If you still got no start... Your possibilities would (that don't generally activate engine. Codes) be you hpop pump or your fuel regulator or some none code activating wiring problem(rare though).
Sorry dude, hope it works out.
Keep me posted
And no movement on that gauge, man it's weird BUT you are getting oil in the filter housing.
I really hope charging it will help.
It's hard to see your issues without pressure gauges (low pressure oil and fuel) and display of the the sensors...
If you still got no start... Your possibilities would (that don't generally activate engine. Codes) be you hpop pump or your fuel regulator or some none code activating wiring problem(rare though).
Sorry dude, hope it works out.
Keep me posted
Im gonna let it charge over night and try again tomorrow. If i cant get it going im gonna have it checked with the dealers computer...thats gonna be about the only way to pin point the issue.
No, never did, I found a good deal on a Banks Iq but i didnt get it either, xmas is preventing anything like that. The guy i contacted with the Livewire doesnt respond. From what i understand it wont read fuel or oil pressure as obd2 doesnt show it.
No, unfortunately, any diagnostic tool won't read low oil pressure or fuel. But atleast it reads all ficm voltages, icp, injector pulse width, etc.
But ya I understand this time a year, it's hard to budget thing for yourself. But maybe someone your wish list heh!
But at this point, bringing it to the dealer, they'll have the proper testing tools. Thats limitations of being a back yard mechanic. There are few things you can do, but not all. You did your best with what you got and did everything by the book of a back yard 6.0 mechanic.
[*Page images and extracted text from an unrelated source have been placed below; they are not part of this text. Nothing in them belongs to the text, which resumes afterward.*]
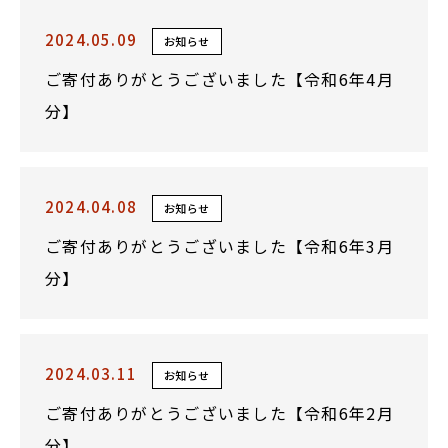
2024.05.09
お知らせ
ご寄付ありがとうございました【令和6年4月
分】
2024.04.08
お知らせ
ご寄付ありがとうございました【令和6年3月
分】
2024.03.11
お知らせ
ご寄付ありがとうございました【令和6年2月
分】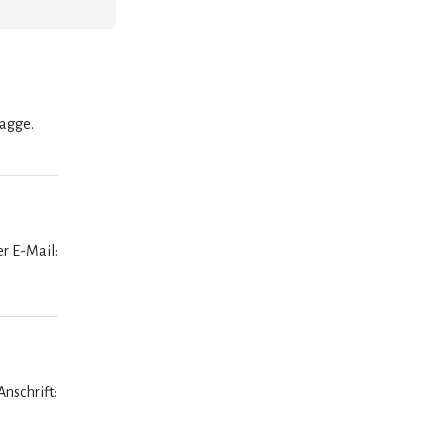
lagge.
er E-Mail:
nschrift:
But just bring it to them, if they find the problem, and it's a pricy labour to the job. You can definitely attemp it again on doing it yourself. This is the best learning curve you ll ever be able to do.
But ya I understand this time a year, it's hard to budget thing for yourself. But maybe someone your wish list heh!

But at this point, bringing it to the dealer, they'll have the proper testing tools. Thats limitations of being a back yard mechanic. There are few things you can do, but not all. You did your best with what you got and did everything by the book of a back yard 6.0 mechanic.
But just bring it to them, if they find the problem, and it's a pricy labour to the job. You can definitely attemp it again on doing it yourself. This is the best learning curve you ll ever be able to do.
Yea, im not worried about doing the work myself but the diagnostic stuff is beyond my capabilities now. Ive changed everything i can except for the hpop and ficm. The ficm seems to show proper voltage. The hpop spins fine but i guess theres no way to tell if its working properly without a computer. Although from what ive read if the hpop was bad the truck should start and run untill it gets warm and then shut down. The truck was accelerating down the road when it died. From the reading ive done, everything points to a large oil leak, either stc, dummy plugs or stand pipes. Ive replaced all of them. The stc really didnt show any signs of failure. The seal on the one dummy plug had a flat spot on it that looked suspicious and the stand pipes all seemed ok. I suppose it could be weak fuel pressure too.
So i went out today and tried cranking the truck over again, well the oil pressure gauge came to life. Then there was a message in the odometer area that says tbc fault.....whats that about?